Monday, February 8, 2010

What's in a Name - Le Lapin Agile

Le Lapin Agile

Just when you think you knew it!

Montmartre of the late C19 has always had the strongest fascination for me, particularly the establishments that emerged there to meet certain of the shall we say more basic needs of intellectuals, artists, writers, the upper classes, politicians and so on.

While these venues presented genuine artists, such as the cabaret singer Yvette Guilbert ...

Henri Toulouse-Lautrec 'Yvette Guilbert' 1894

... many of the 'performers' had parallel careers as persons of easy virtue, like the famed Can Can dancer La Goulue (Louise Weber, 1866-1929) ...


... who was the undisputed and highly paid star of the Le Moulin Rouge ...


Other similar music halls in Montmartre were Le Moulin Radet ...


... and Le Moulin de la Galette ...

Le Moulin de la Galette 1885


Vincent van Gogh 'Le Moulin de la Galette' (1886)

Other watering holes of the demi monde were cafes, such as Le Chat Noir ...



... and Le Lapin Agile ...

Le Lapin Agile 1880-1890

Le Lapin Agile with the proprietor, Frédéric Gerard, aka le père Frédé, playing the guitar (c1905)

Now - slowly slowly - we're getting to the point of the post!

In 1875, a sign was painted for 'Le Cabaret des Assassins' at 22 rur des Saules in Montmartre.

It showed a rabbit jumping out of a saucepan. Hence, I thought, the name of the cafe - agility does of course keep rabbits out of cooking utensils and off dinner tables, yeah?

However ... the painter's name was Andre Gill and so locals gradually began to call the cafe 'Le Lapin à Gill' (Gill's rabbit) - which I imagine evolved, as things do, into 'Le Lapin Agile' (the nimble rabbit. Though perhaps both meanings were intended at the outset.

At the century turned over, the 'Le Cabaret Au Lapin Agile' was attracting artists and writers, such as Picasso, Utrillo and Apollinaire. Who often recorded the goings on.
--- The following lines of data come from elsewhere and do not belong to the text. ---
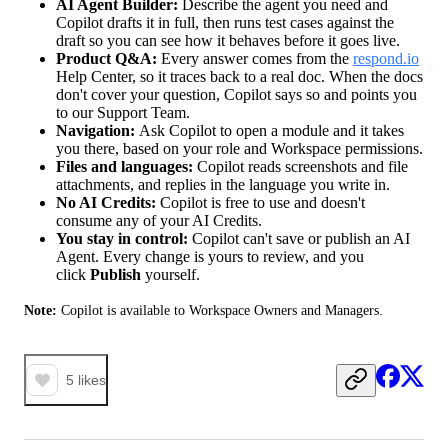
AI Agent Builder:
Describe the agent you need and
Copilot drafts it in full, then runs test cases against the
draft so you can see how it behaves before it goes live.
Product Q&A:
Every answer comes from the
respond.io
Help Center, so it traces back to a real doc. When the docs
don't cover your question, Copilot says so and points you
to our Support Team.
Navigation:
Ask Copilot to open a module and it takes
you there, based on your role and Workspace permissions.
Files and languages:
Copilot reads screenshots and file
attachments, and replies in the language you write in.
No AI Credits:
Copilot is free to use and doesn't
consume any of your AI Credits.
You stay in control:
Copilot can't save or publish an AI
Agent. Every change is yours to review, and you
click
Publish
yourself.
Note:
 Copilot is available to Workspace Owners and Managers.
5
likes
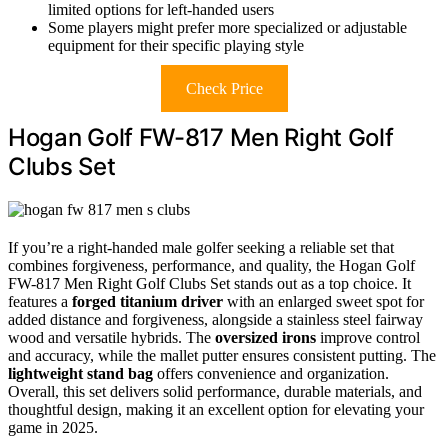
limited options for left-handed users
Some players might prefer more specialized or adjustable
equipment for their specific playing style
Check Price
Hogan Golf FW-817 Men Right Golf
Clubs Set
If you’re a right-handed male golfer seeking a reliable set that
combines forgiveness, performance, and quality, the Hogan Golf
FW-817 Men Right Golf Clubs Set stands out as a top choice. It
features a
forged titanium driver
with an enlarged sweet spot for
added distance and forgiveness, alongside a stainless steel fairway
wood and versatile hybrids. The
oversized irons
improve control
and accuracy, while the mallet putter ensures consistent putting. The
lightweight stand bag
offers convenience and organization.
Overall, this set delivers solid performance, durable materials, and
thoughtful design, making it an excellent option for elevating your
game in 2025.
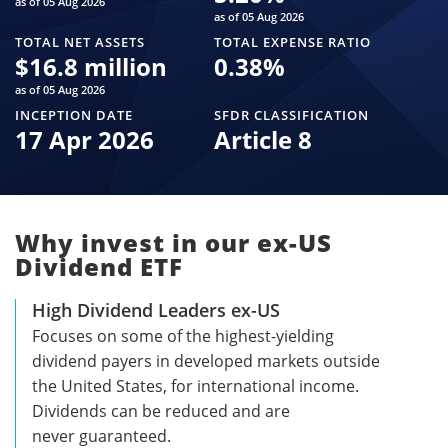
as of 05 Aug 2026
as of 05 Aug 2026
TOTAL NET ASSETS
TOTAL EXPENSE RATIO
$
16.8 million
0.38
%
as of 05 Aug 2026
INCEPTION DATE
SFDR CLASSIFICATION
17 Apr 2026
Article 8
Why invest in our ex-US
Dividend ETF
High Dividend Leaders ex-US
Focuses on some of the highest-yielding
dividend payers in developed markets outside
the United States, for international income.
Dividends can be reduced and are
never guaranteed.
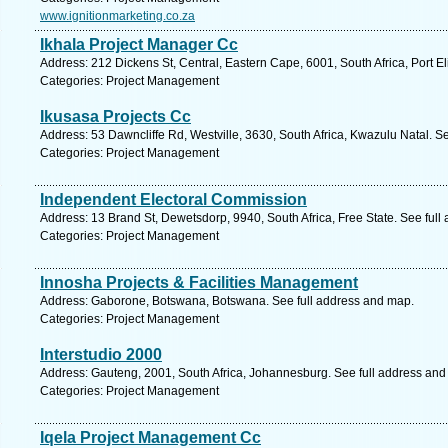
www.ignitionmarketing.co.za
Ikhala Project Manager Cc
Address: 212 Dickens St, Central, Eastern Cape, 6001, South Africa, Port E
Categories: Project Management
Ikusasa Projects Cc
Address: 53 Dawncliffe Rd, Westville, 3630, South Africa, Kwazulu Natal. S
Categories: Project Management
Independent Electoral Commission
Address: 13 Brand St, Dewetsdorp, 9940, South Africa, Free State. See ful
Categories: Project Management
Innosha Projects & Facilities Management
Address: Gaborone, Botswana, Botswana. See full address and map.
Categories: Project Management
Interstudio 2000
Address: Gauteng, 2001, South Africa, Johannesburg. See full address and
Categories: Project Management
Iqela Project Management Cc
Classic Montmartre stuff.

Pablo Picasso 'Au Lapin Agile' (1905)

Now, I very much like the notion of time travelling back - even just for a moment - to any or all of these establishments.

And it seemed momentarily possible this morning when I came across a tiny piece of early C20 French film.

It shows a bunch of people in Montmartre walking past 'Le Rat Mort' (the dead rat) ...


... and then we see the briefest camera shot of Gill's sign through the branches of a tree, an image in which we can just make out the legs of the infamous rabbit as it leaps out of a pan sitting on a bottle strewn table ...


Or are we alternatively looking at an early form of Rorschach inkblot test!

The footage then leads into the outside front patio of Le Lapin Agile, with its benches and tables just as pictured in the photograph and painting above. But with with the addition of a maid, a small donkey, and the patron's dog. The requisite writers/painters/poets/whatever are there cogitating away round a table in the background ...


The capped man in the middle ground tries not too successfully to drive the donkey out of frame with a little cane ...


Finally we have the patron himself, Frédéric Gerard, known as le père Frédé ...


... with his back against open window shutters and puffing away on his pipe, for all the world a dead ringer for Santa Claus.

Ok, I'm just going to step into my tardis ... and while I'm away ...

video

... I hope you'll enjoy this just half as much as I did making it!

1 comment:

  1. Hi there - thank you for the lovely post on The Lapin Agile. Can you tell me where you found the footage???? It's amazing!